-- Selected passage follows --

It came as no surprise when Victor Yanukovich’s government, formed six months ago by “anti-crisis coalition” parties, placed competitiveness as a top economic priority. To achieve this quickly, export-friendly business conditions became overnight policy. A program entitled Competitive Ukraine took active steps in this direction. Yanukovich sees this approach as essential to the nation’s long-term economic growth.
Today macro-economic indicators support the conclusion that Yanukovich’s government has succeeded in overcoming the crisis it inherited from its predecessors and has begin to reverse negative trends. Yanukovich’s technocrats’ have bolstered metals and machine tool exports, while also ending the “milk-and-meat wars” that pushed the country to the brink of a food crisis. Other initiatives led to reduced unemployment and to a slow but steady growth of salaries and small business’ income. In turn, the government is promoting an institutional and regulatory environment that encourages domestic resources to rally effectively. Lower fiscal pressure has also put into play.

-- Selected passage concluded --
-- Dataset follows --

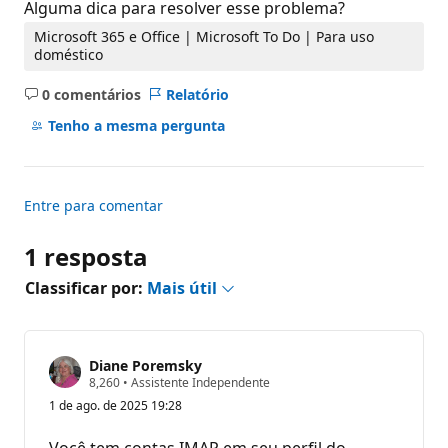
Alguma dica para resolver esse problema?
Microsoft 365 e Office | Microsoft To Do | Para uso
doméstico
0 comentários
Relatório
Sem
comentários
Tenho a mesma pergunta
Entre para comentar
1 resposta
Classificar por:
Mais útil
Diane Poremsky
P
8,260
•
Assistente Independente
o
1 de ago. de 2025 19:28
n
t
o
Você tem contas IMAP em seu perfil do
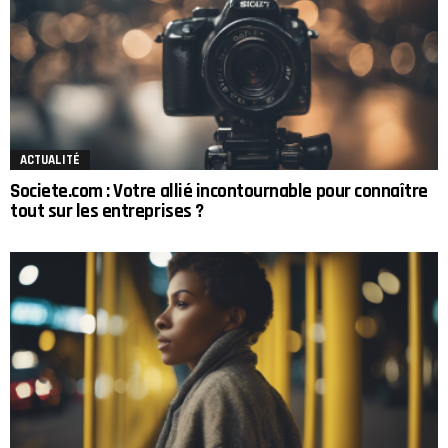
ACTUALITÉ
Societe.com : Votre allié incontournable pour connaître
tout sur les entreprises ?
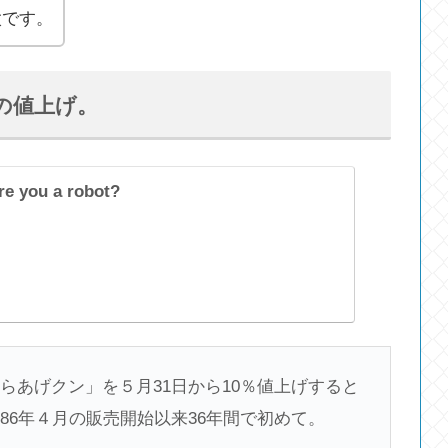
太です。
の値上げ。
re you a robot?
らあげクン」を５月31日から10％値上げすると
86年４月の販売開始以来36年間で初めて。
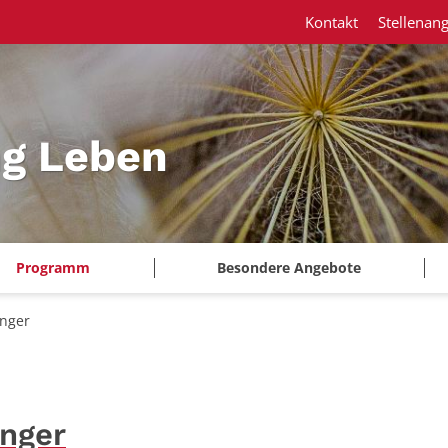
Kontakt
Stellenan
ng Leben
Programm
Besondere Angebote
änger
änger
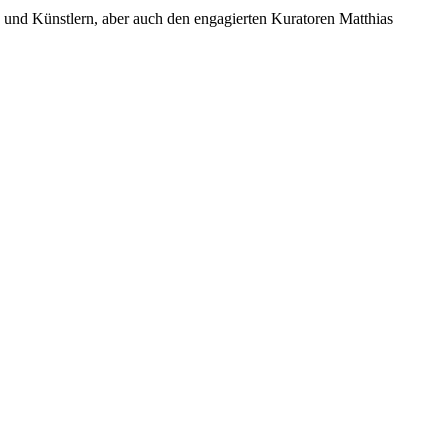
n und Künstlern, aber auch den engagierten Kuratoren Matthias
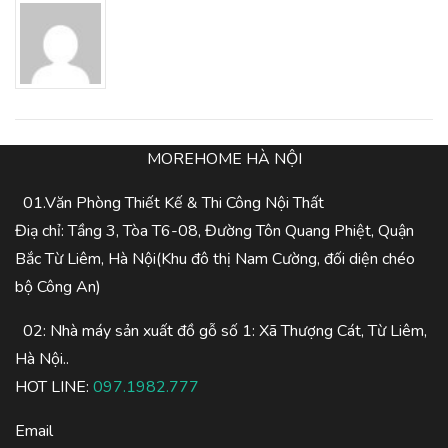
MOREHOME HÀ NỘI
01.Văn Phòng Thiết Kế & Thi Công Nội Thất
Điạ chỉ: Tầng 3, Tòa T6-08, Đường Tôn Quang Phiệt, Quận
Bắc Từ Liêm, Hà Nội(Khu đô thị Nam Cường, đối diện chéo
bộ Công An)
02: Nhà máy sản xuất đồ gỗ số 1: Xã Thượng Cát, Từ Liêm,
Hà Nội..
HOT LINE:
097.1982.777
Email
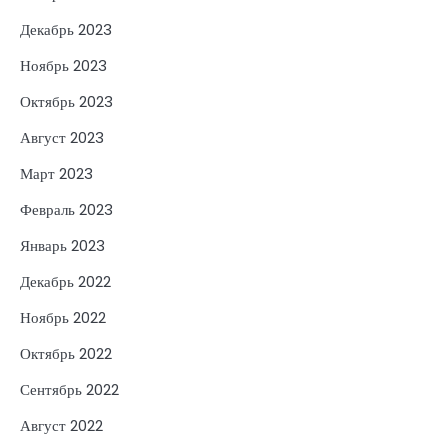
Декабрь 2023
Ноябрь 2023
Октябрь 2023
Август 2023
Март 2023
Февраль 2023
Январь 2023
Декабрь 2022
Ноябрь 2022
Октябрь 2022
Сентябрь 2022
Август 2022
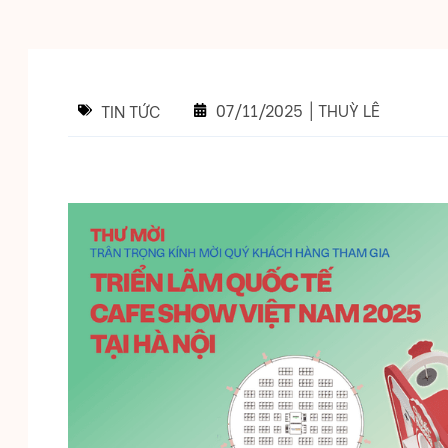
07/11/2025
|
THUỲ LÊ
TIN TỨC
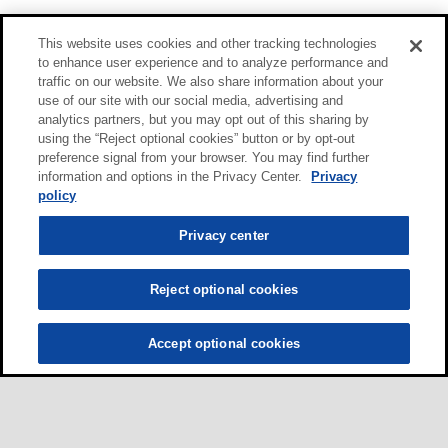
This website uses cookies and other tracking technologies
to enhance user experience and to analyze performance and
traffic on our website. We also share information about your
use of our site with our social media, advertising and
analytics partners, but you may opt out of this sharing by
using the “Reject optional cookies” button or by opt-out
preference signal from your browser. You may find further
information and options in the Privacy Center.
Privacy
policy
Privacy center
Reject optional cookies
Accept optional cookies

-- Dataset concluded --

What this exercise asks ▸
[1] Write out the part of the passage on Ukraine's economy starting with "It came as no" and going on through "long-term economic growth.".
[2] In the passage on Ukraine's economy, what is the name of the program that took steps toward export-friendly business conditions?
The items have no connection to the passage on Ukraine's economy.

Activity answers ▸
[1]
It came as no surprise when Victor Yanukovich’s government, formed six months ago by “anti-crisis coalition” parties, placed competitiveness as a top economic priority. To achieve this quickly, export-friendly business conditions became overnight policy. A program entitled Competitive Ukraine took active steps in this direction. Yanukovich sees this approach as essential to the nation’s long-term economic growth.

[2] Competitive Ukraine